9.6 Mathematics of the SVC

  • The SVC classifies a test observation based on which side of the hyperplane it lies.

\[\text{max}_{\beta_{0}...\beta_{p}, \epsilon_{1}...\epsilon_{n}, M} \space M\] \[\text{subject to } \sum_{j=1}^{p}\beta_{j}^2 = 1\] \[y_{i}(\beta_{0} + \beta_{1}X_{i1} + \beta_{2}X_{i2} ... + \beta_{p}X_{ip}) \geq M(1 - \epsilon_{i})\] \[\epsilon_{i} \geq 0, \quad \sum_{i=1}^{n}\epsilon_{i} \leq C\]

  • \(C\) is a nonnegative tuning parameter, typically chosen through cross-validation, and can be thought of as the budget for margin violation by the observations.

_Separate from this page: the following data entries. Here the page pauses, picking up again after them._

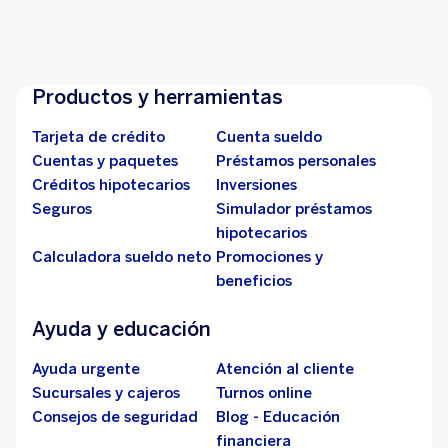
Ingresar
Productos y herramientas
Tarjeta de crédito
Cuenta sueldo
Cuentas y paquetes
Préstamos personales
Créditos hipotecarios
Inversiones
Seguros
Simulador préstamos
hipotecarios
Calculadora sueldo neto
Promociones y
beneficios
Ayuda y educación
Ayuda urgente
Atención al cliente
Sucursales y cajeros
Turnos online
Consejos de seguridad
Blog - Educación
financiera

  • The \(\epsilon_{i}\) are slack variables that allow individual observations to be on the wrong side of the margin or hyperplane. The \(\epsilon_{i}\) indicates where the \(i^{\text{th}}\) observation is located with regards to the margin and hyperplane.

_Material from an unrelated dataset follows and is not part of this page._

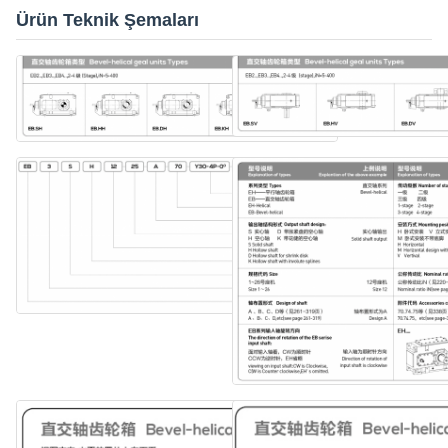
Ürün Teknik Şemaları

    • If \(\epsilon_{i} = 0\), the observation is on the correct side of the margin.
    • If \(\epsilon_{i} > 0\), the observation is on the wrong side of margin
    • If \(\epsilon_{i} > 1\), the observation is on the wrong side of the hyperplane.
  • Since \(C\) constrains the sum of the \(\epsilon_{i}\), it determines the number and magnitude of violations to the margin. If \(C=0\), there is no margin for violation, thus all the \(\epsilon_{1},...,\epsilon_{n} = 0\).

  • Note that if \(C>0\), no more than \(C\) observations can be on wrong side of hyperplane, since in these cases \(\epsilon_{i} > 1\).